RECORDS:

□ □ □ □ □ □ □

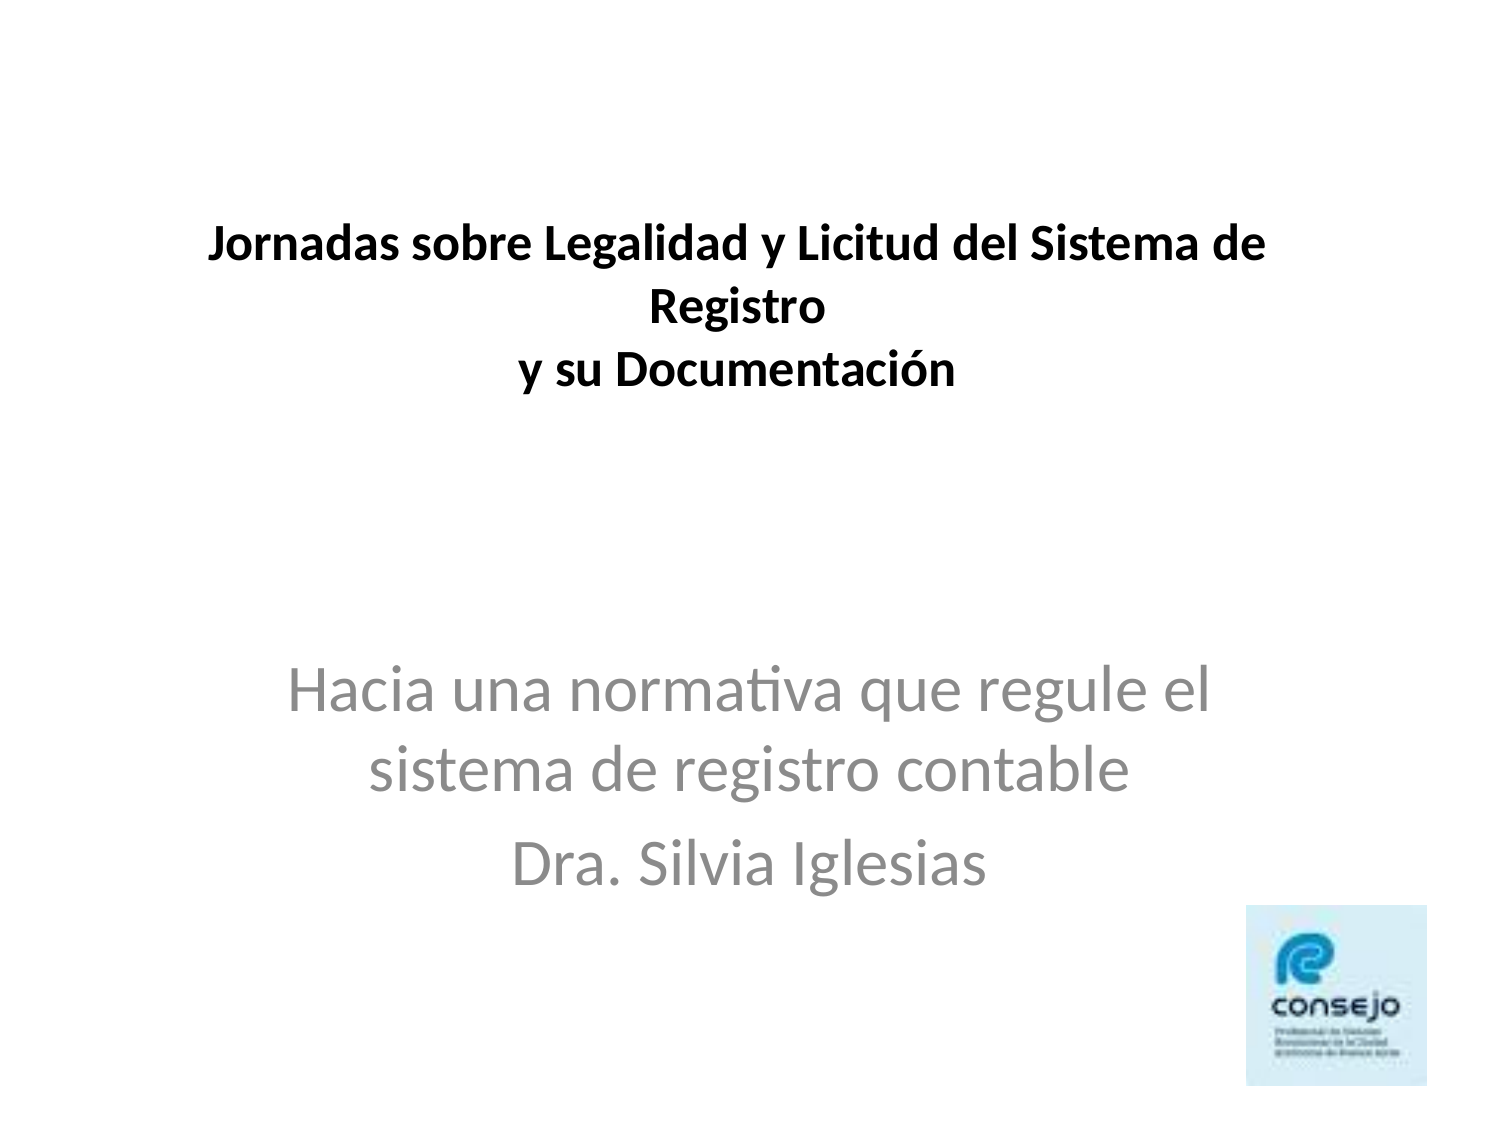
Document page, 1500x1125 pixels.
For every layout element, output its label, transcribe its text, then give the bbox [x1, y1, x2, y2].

subtitle Hacia una normativa que regule el sistema de registro contable Dra. Silvia Iglesias [225, 637, 1275, 925]
picture [1245, 904, 1427, 1086]
title Jornadas sobre Legalidad y Licitud del Sistema de Registro y su Documentación [100, 137, 1376, 468]
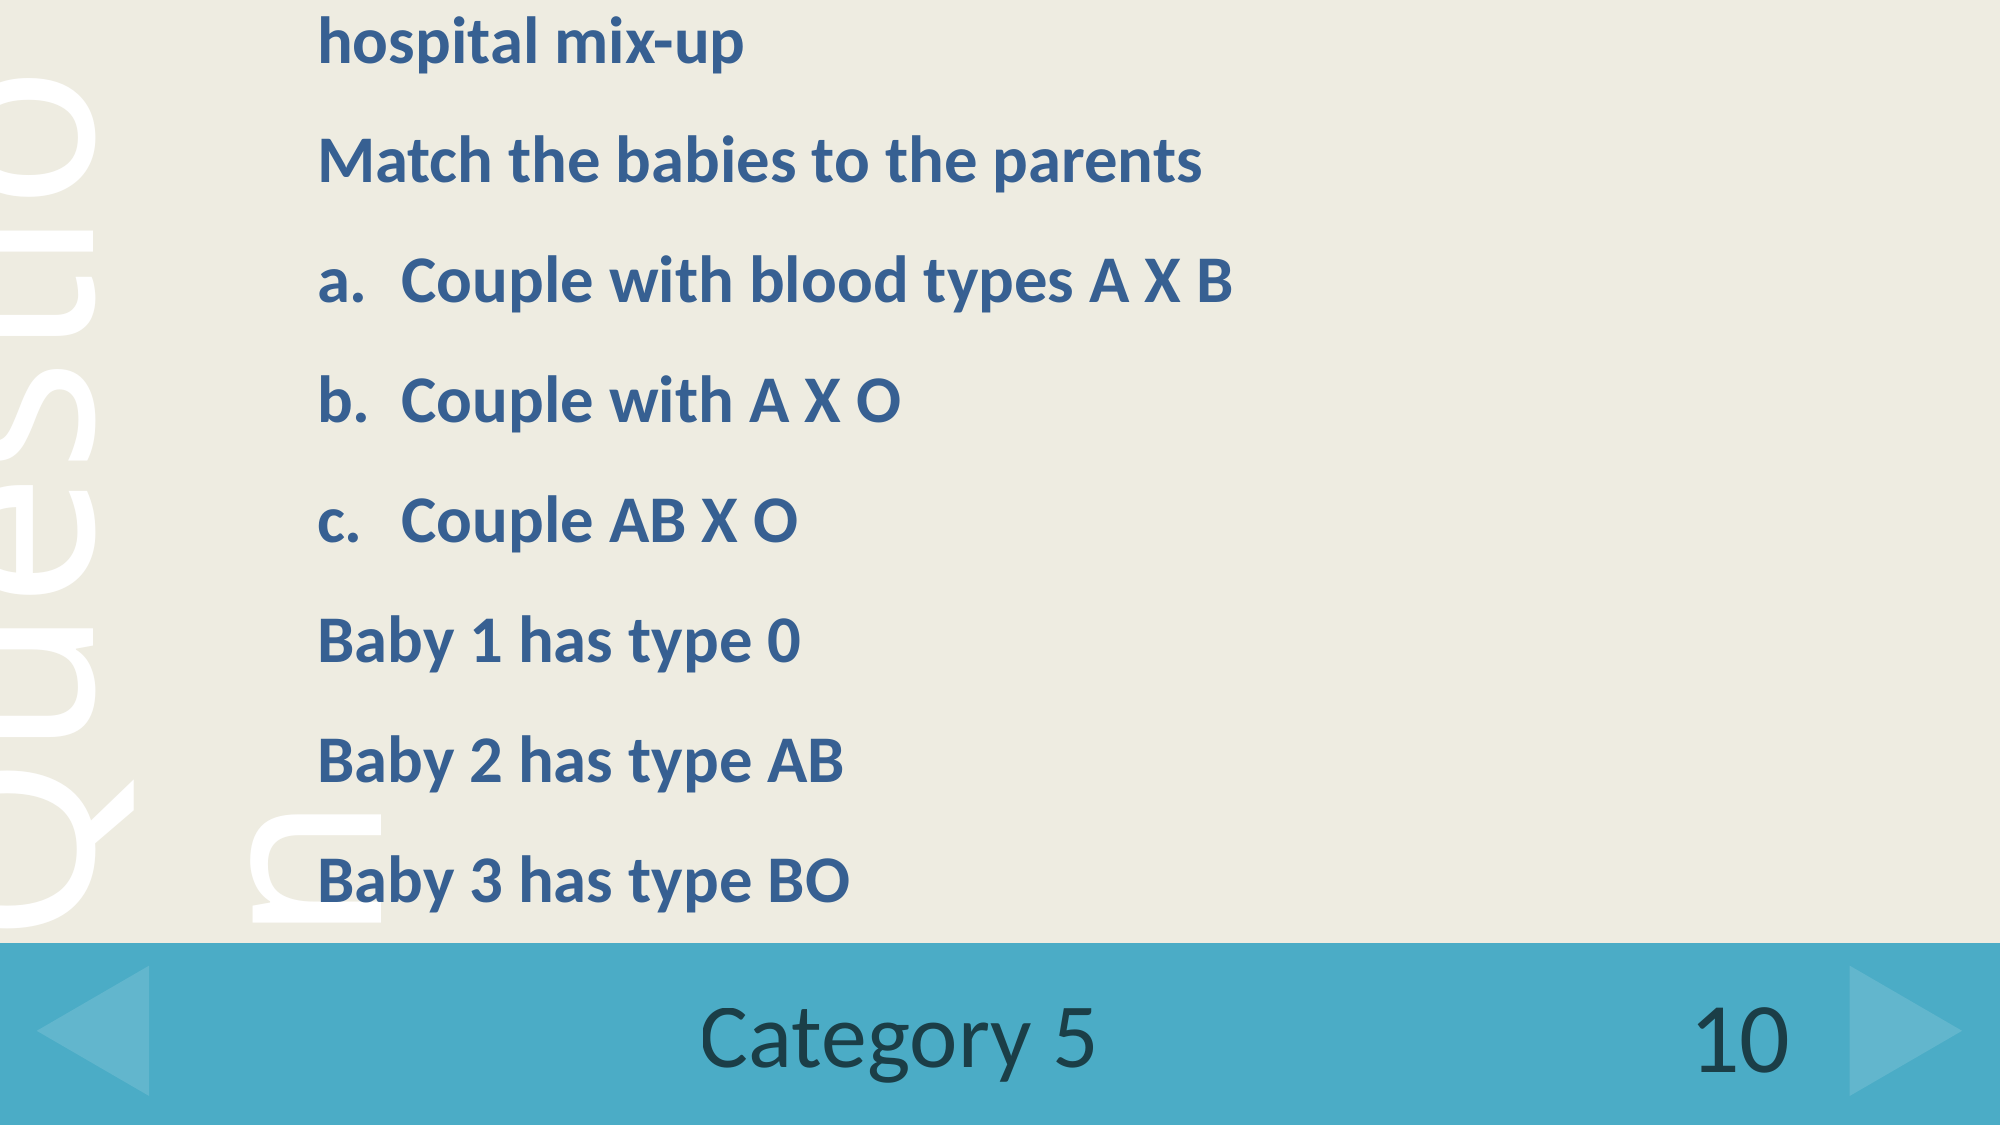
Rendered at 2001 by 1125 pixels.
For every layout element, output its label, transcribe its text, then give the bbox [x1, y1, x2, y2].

title Category 5 [0, 937, 1800, 1125]
list 10 [1800, 967, 1806, 1097]
list hospital mix-up Match the babies to the parents Couple with blood types A X B Couple with A X O Couple AB X O Baby 1 has type 0 Baby 2 has type AB Baby 3 has type BO [302, 142, 1843, 850]
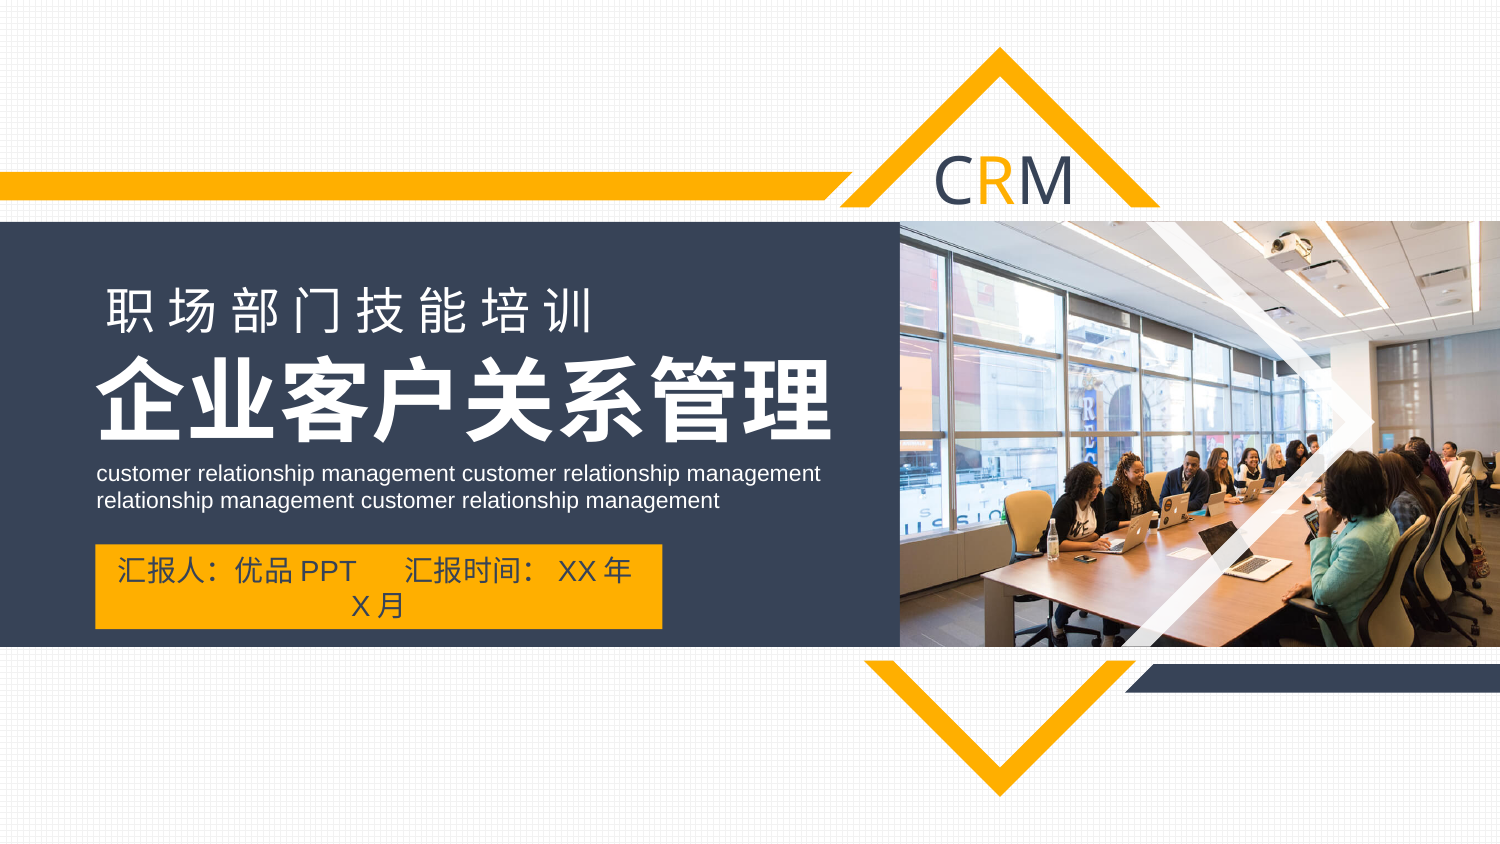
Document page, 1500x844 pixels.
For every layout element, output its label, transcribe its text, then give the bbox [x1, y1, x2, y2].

text_box [0, 170, 856, 202]
text_box [861, 659, 1139, 799]
text_box CRM [917, 130, 1092, 226]
text_box [899, 221, 1343, 648]
text_box [0, 221, 899, 648]
text_box [1122, 662, 1500, 694]
text_box [837, 45, 1163, 209]
text_box customer relationship management customer relationship management relationship management customer relationship management [81, 451, 837, 521]
text_box 职场部门技能培训 [90, 272, 625, 335]
text_box 汇报人：优品PPT 汇报时间：XX年X月 [95, 544, 663, 630]
text_box [1118, 220, 1377, 648]
text_box [1152, 221, 1500, 648]
text_box 企业客户关系管理 [79, 335, 849, 460]
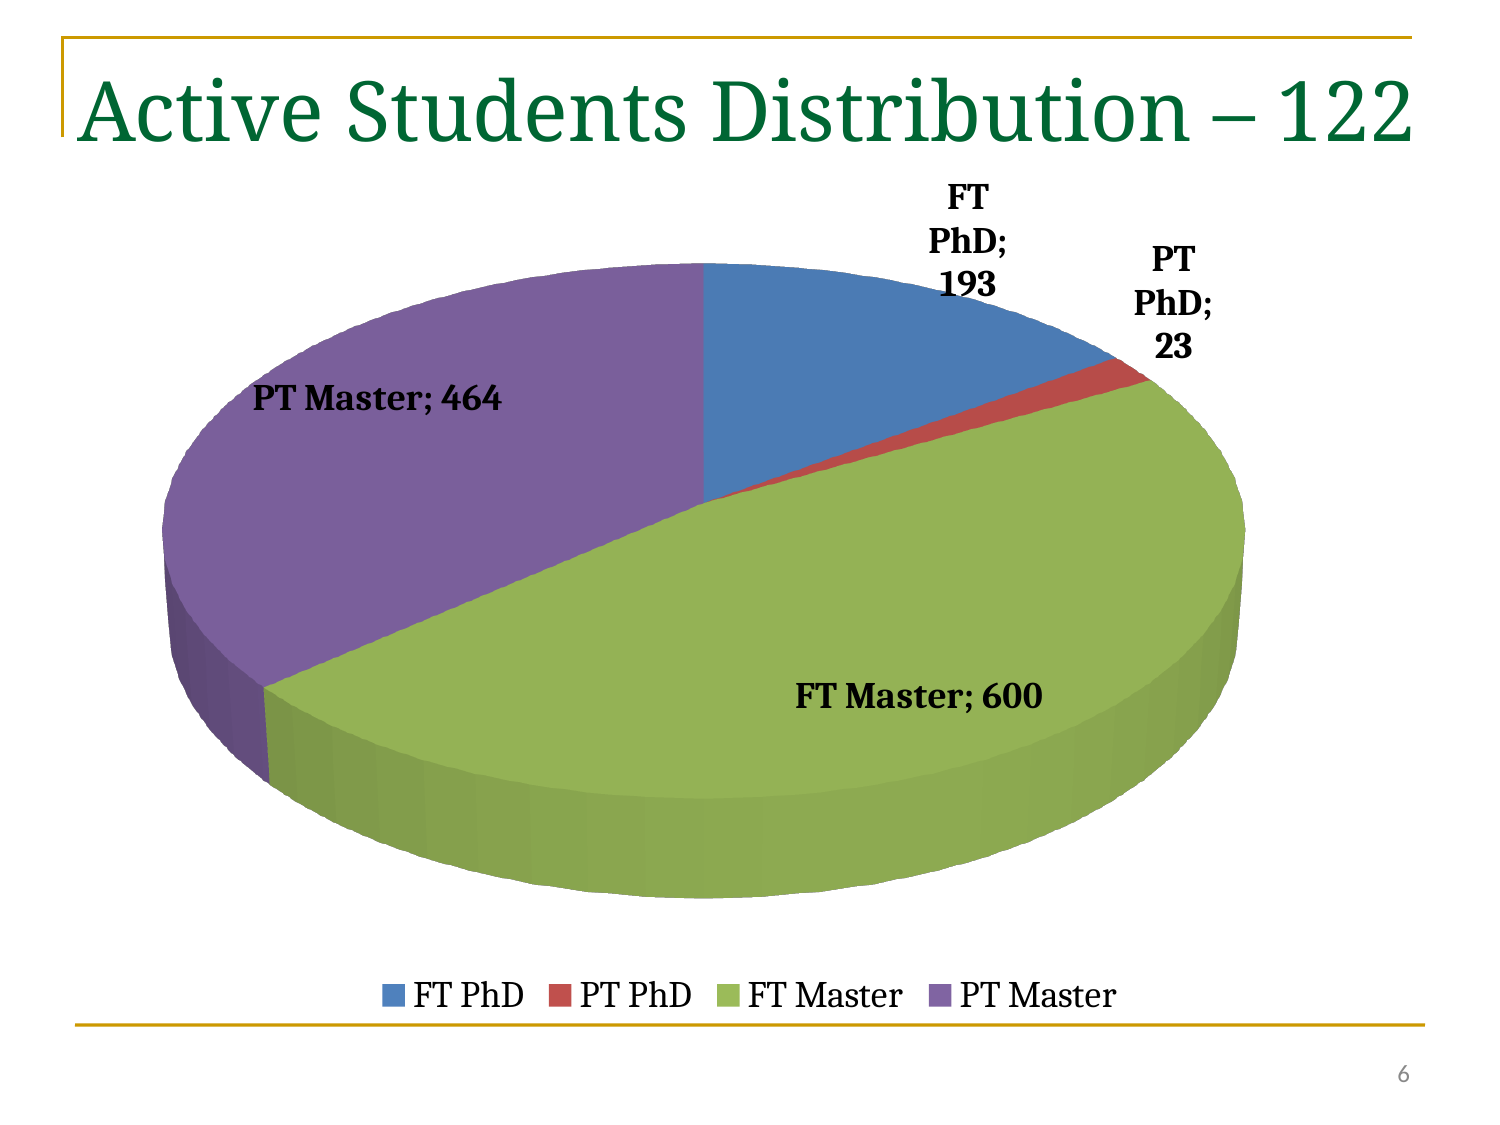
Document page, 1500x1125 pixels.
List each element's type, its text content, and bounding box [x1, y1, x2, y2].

text_box 6 [1074, 1042, 1425, 1103]
text_box Active Students Distribution – 122 [62, 50, 1500, 189]
chart [74, 174, 1426, 1026]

□ □ □ □ □ □ □

WORK INSTRUCTIONS: Only lines containing the word "pixels" should appear in the answer, and every such line from the records above must be there.

SOLVED EXERCISE:
Document page, 1500x1125 pixels.
Rendered at 2001 by 1125 pixels.
Document page, 1500x844 pixels.
Document page, 1500x1125 pixels.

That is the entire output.